The high-level arrests came after the killing in an explosion early Wednesday of Ismail Haniyeh, who had led Hamas’s political office in Qatar and was visiting Tehran for the inauguration of Iran’s new president and staying at the guesthouse in northern Tehran, Iran’s capital.
The fervor of the response to the killing of Mr. Haniyeh underscores what a devastating security failure this was for Iran’s leadership, with the assassination occurring at a heavily guarded compound in the country’s capital within hours of the swearing-in ceremony of the country’s new president.
Officials in both the Middle East and in Iran itself have said the deadly blast was the result of a bomb that had been planted in Mr.

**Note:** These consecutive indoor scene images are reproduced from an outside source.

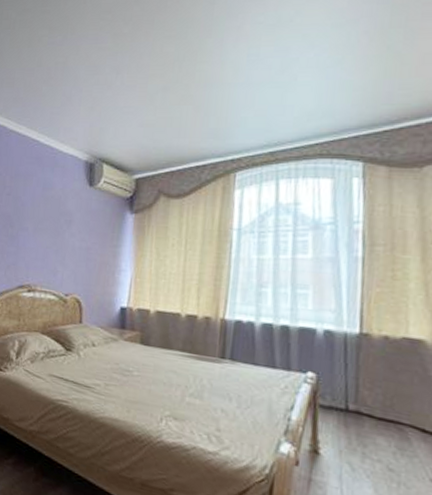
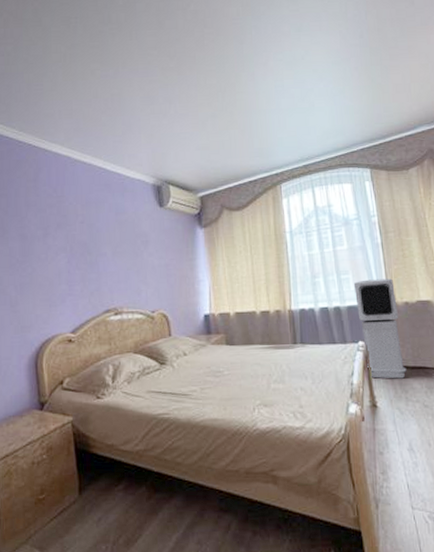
air purifier: none [312,299,372,429] -> present [353,278,407,379]

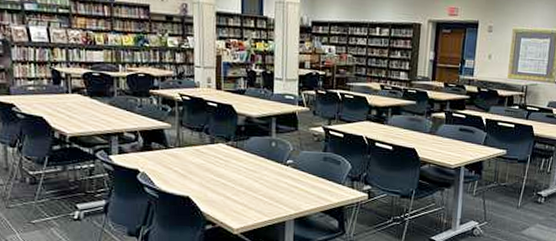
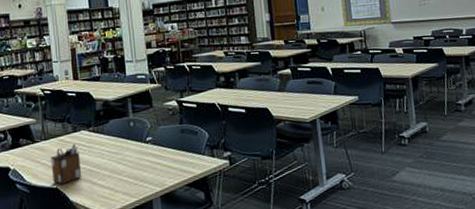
desk organizer: none [183,155,216,195] -> present [51,143,82,185]

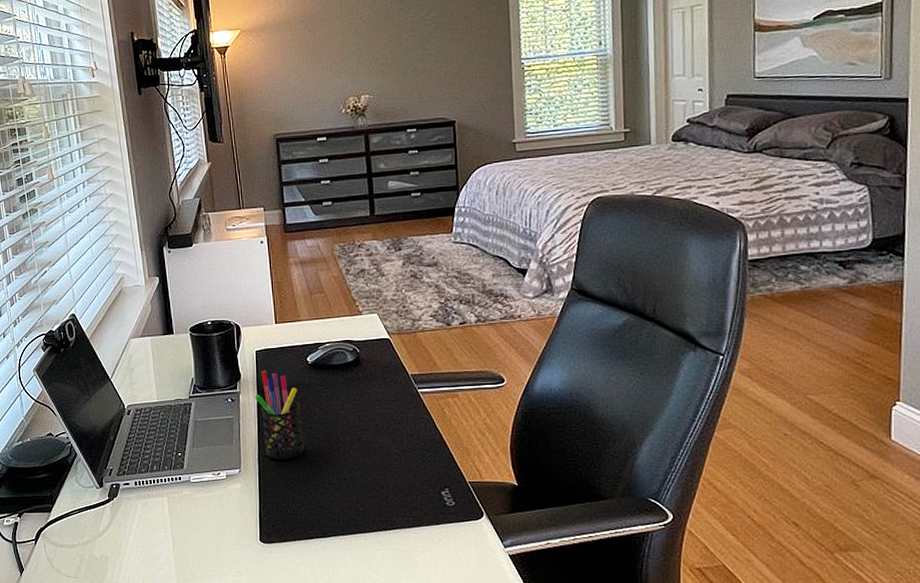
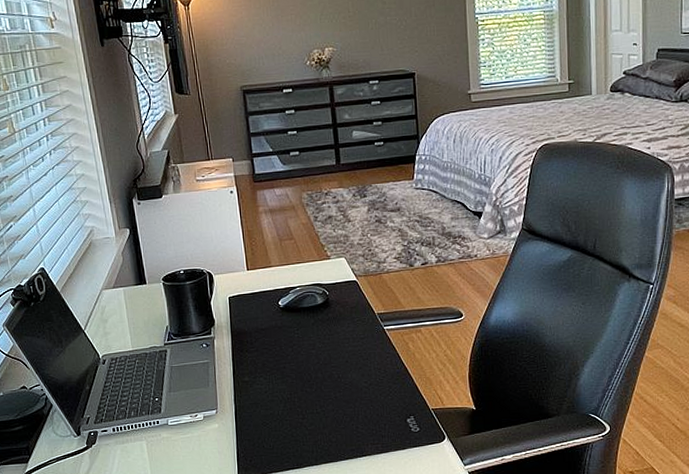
pen holder: present [255,370,305,459] -> none [229,315,279,399]

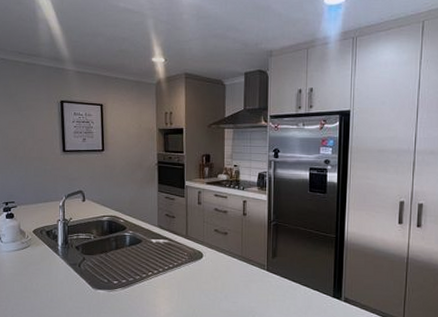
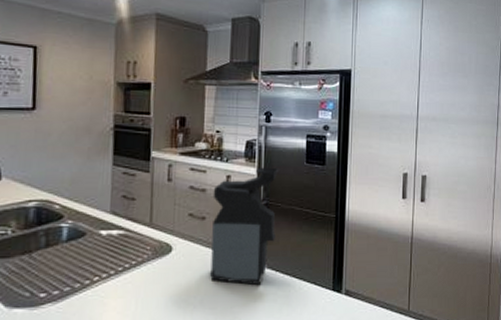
coffee maker: none [231,194,286,288] -> present [209,167,279,286]

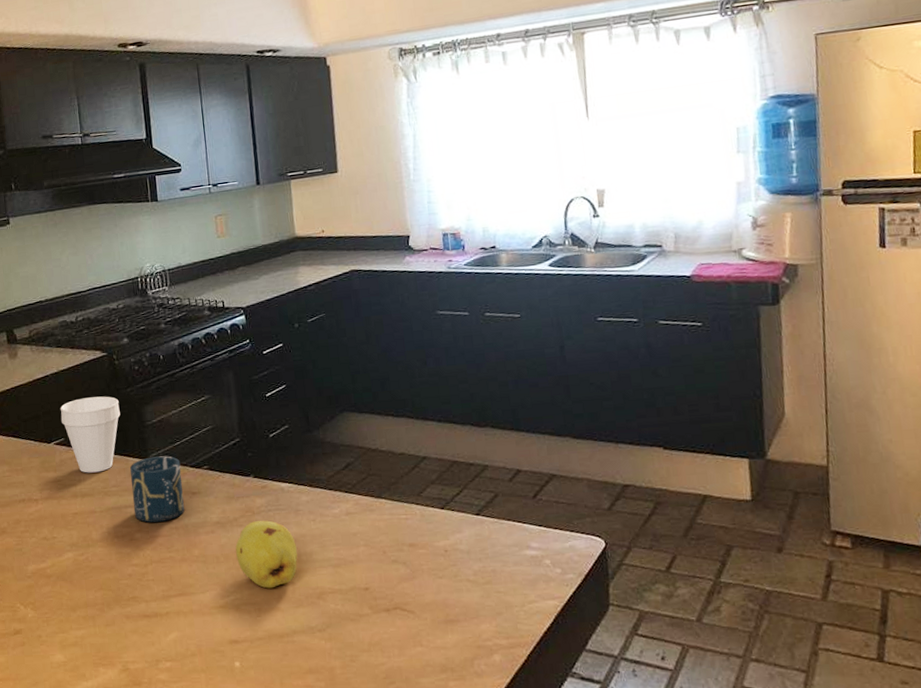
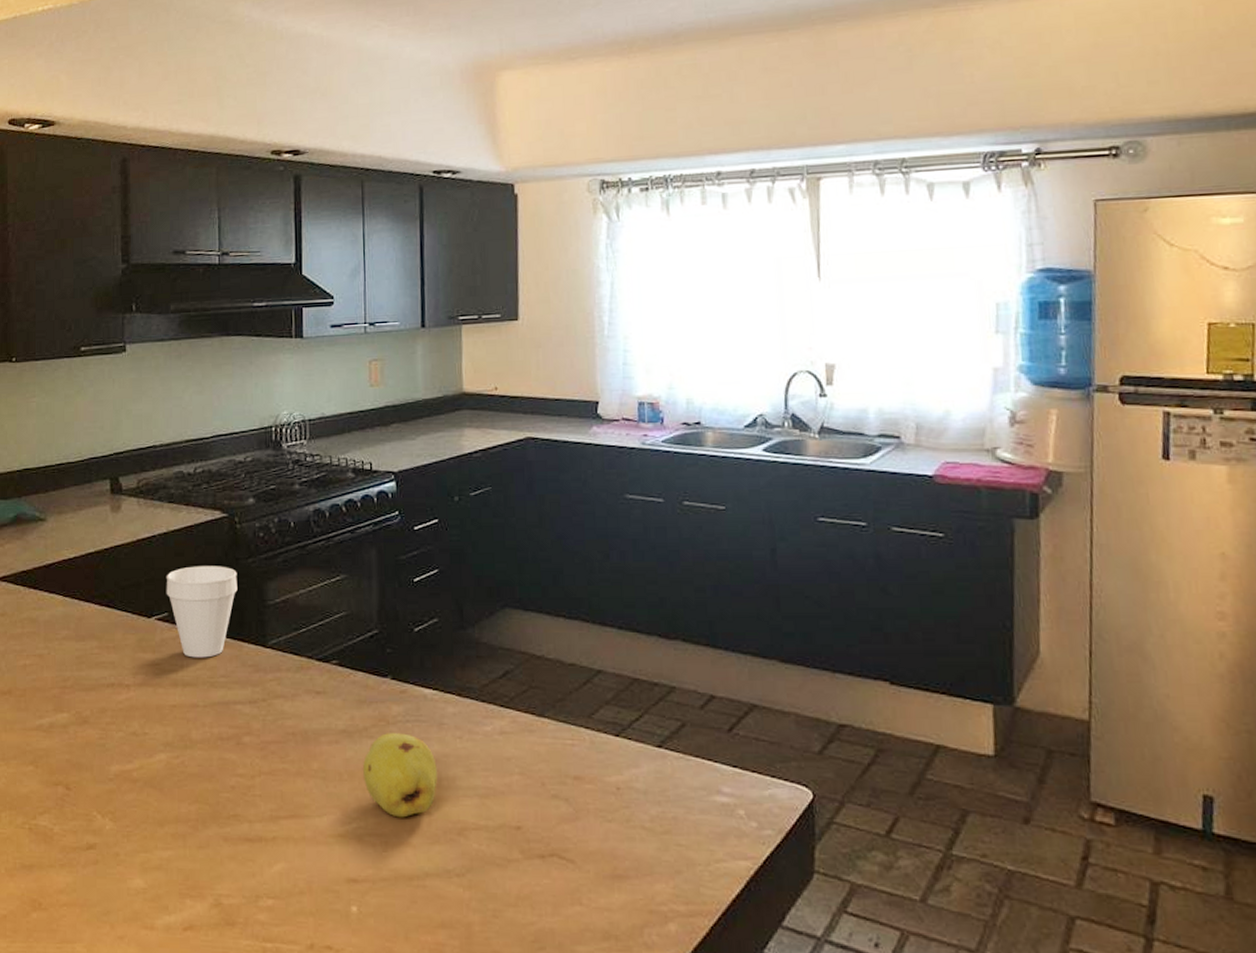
cup: present [130,456,185,523] -> none [243,644,306,724]

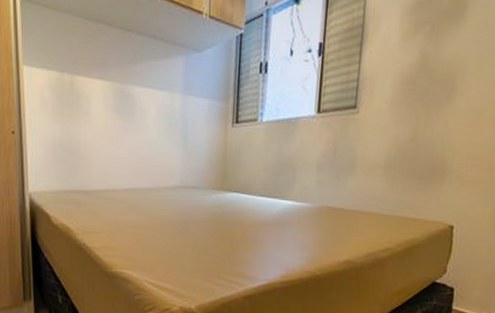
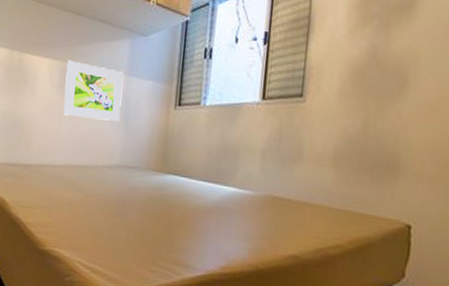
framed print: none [120,81,180,142] -> present [63,60,124,121]

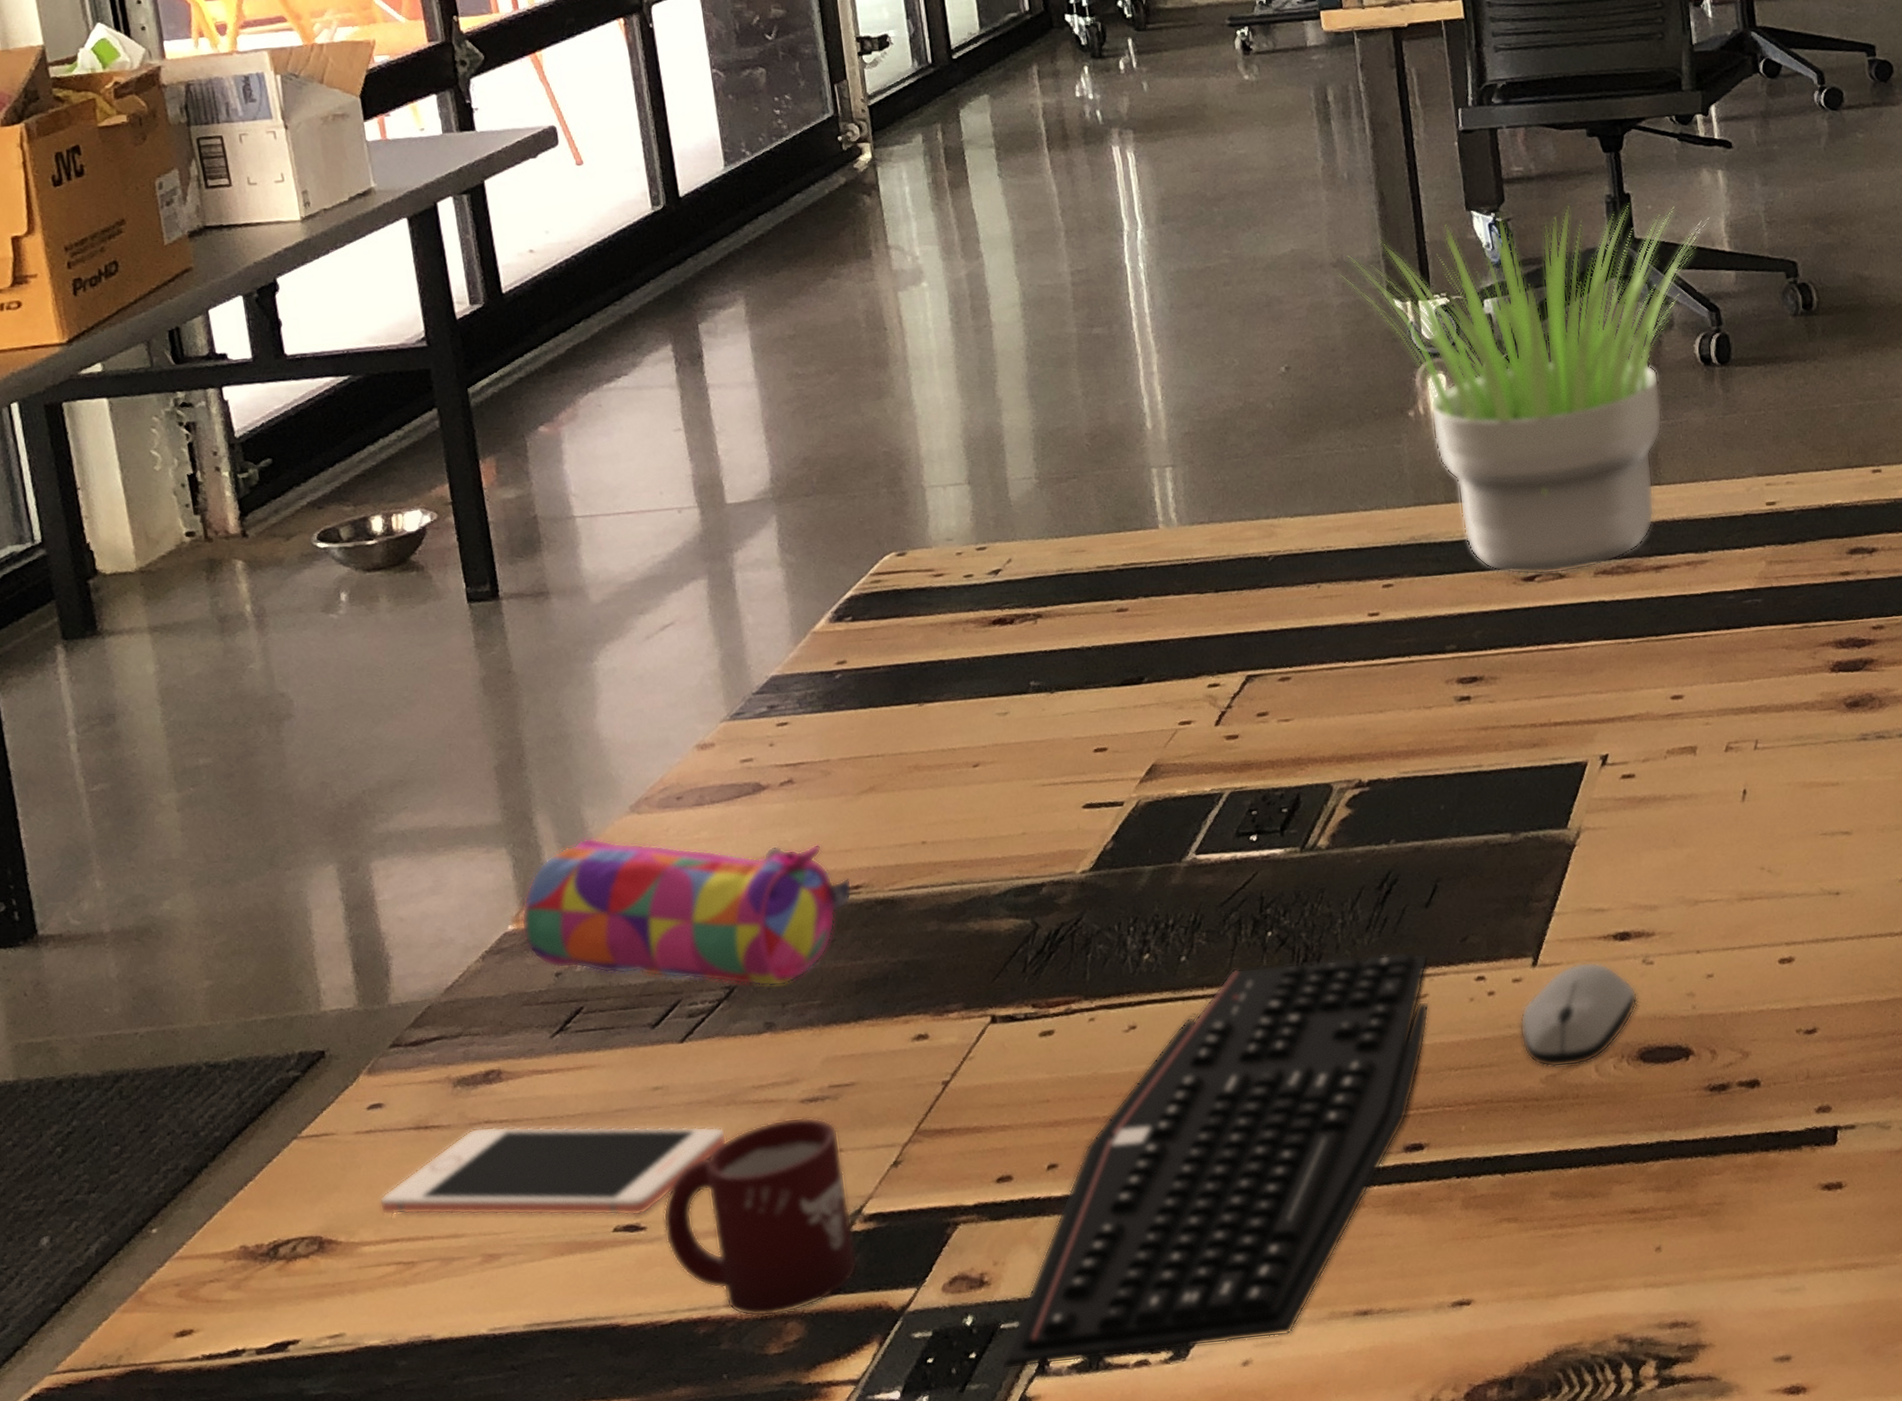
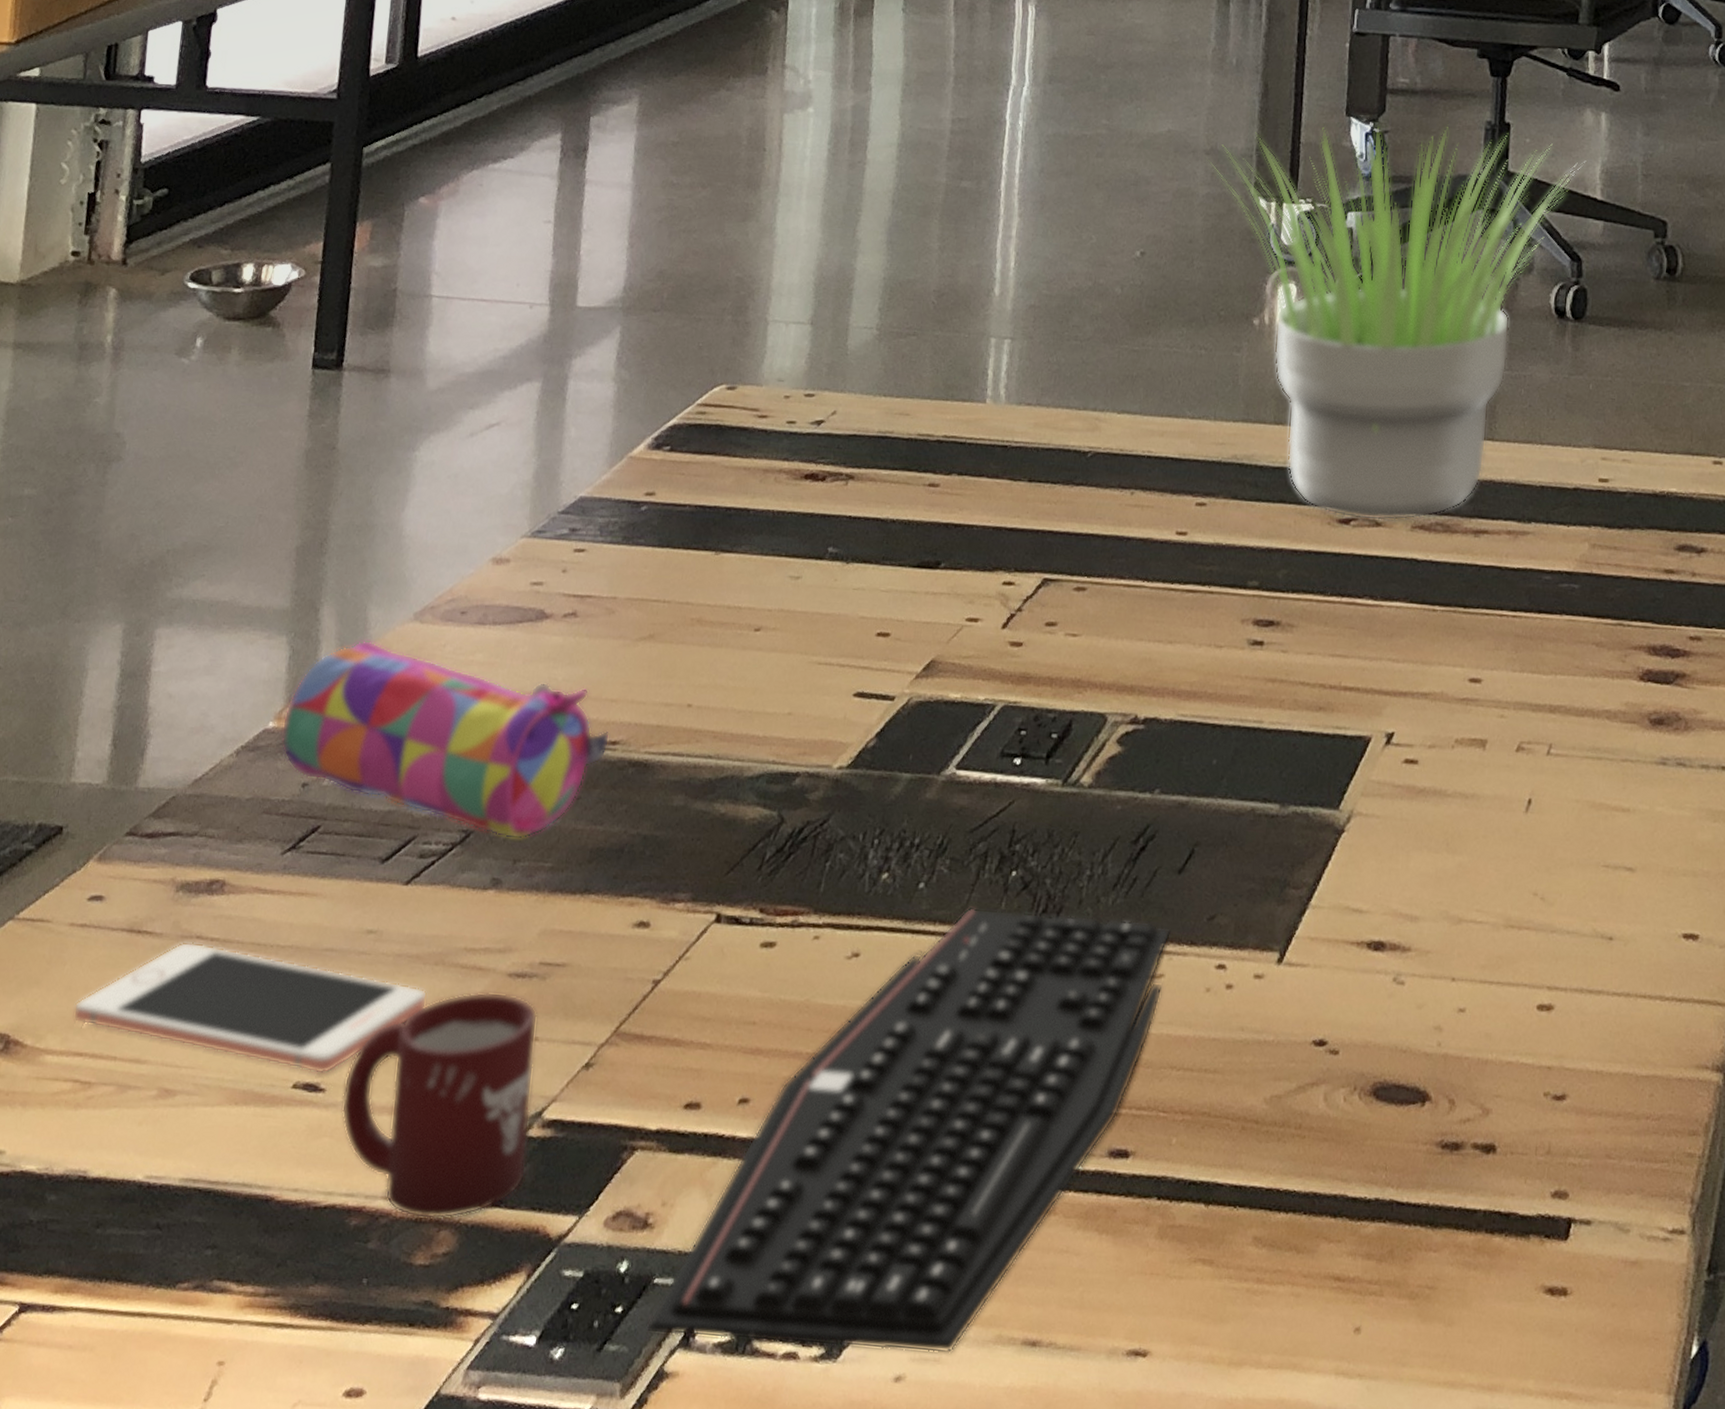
computer mouse: present [1519,961,1639,1068] -> none [1251,968,1383,1090]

Haniyeh’s room as long as two months before his arrival.
Iranian officials and Hamas said Wednesday that Israel was responsible for the assassination, an assessment also reached by several U.S. officials. Israel, which has vowed to destroy Hamas’s governing and military abilities, has not acknowledged that it was responsible for planting the bomb.
The Revolutionary Guards Corps’ specialized intelligence unit for espionage has taken over the investigation and is hunting down suspects that it hopes will lead it to members of the assassin team that planned, aided and carried out the killing, according to the two Iranian officials, who requested anonymity because of the sensitive nature of the investigations.
The news of the sweeping arrests came after the Revolutionary Guards announced in a statement that “the scope and details of this incident are under investigation and will be announced in due course.”
The Guards Corps has not yet made public any details of the arrests nor of its investigation into the explosion, including its cause. But it has vowed a severe revenge, as has Iran’s supreme leader, Ayatollah Ali Khamenei, who issued an order to strike Israel in retaliation, according to the Iranian officials.
The intensity and scope of the Guards’ investigation reveal the degree to which the assassination has shocked and rattled the country’s leadership.
The deadly blast, which also killed Mr. Haniyeh’s Palestinian bodyguard, wasn’t only an earth-shattering collapse of intelligence and security; nor only a failure to protect a key ally; nor evidence of the inability to curb the infiltration of Mossad; nor a humiliating reputational blow. It was all of those, and more.
Perhaps most important, it delivered a jarring realization that if Israel could target such an important guest, on a day when the capital was under heightened security, and carry out the attack at a highly secure compound equipped with bulletproof windows, air defense and radar, then no one was really safe.
Mr. Haniyeh’s proximity to Iran’s supreme leader — with the two men meeting at Mr. Khamenei’s residence just hours before the assassination — has also raised concerns.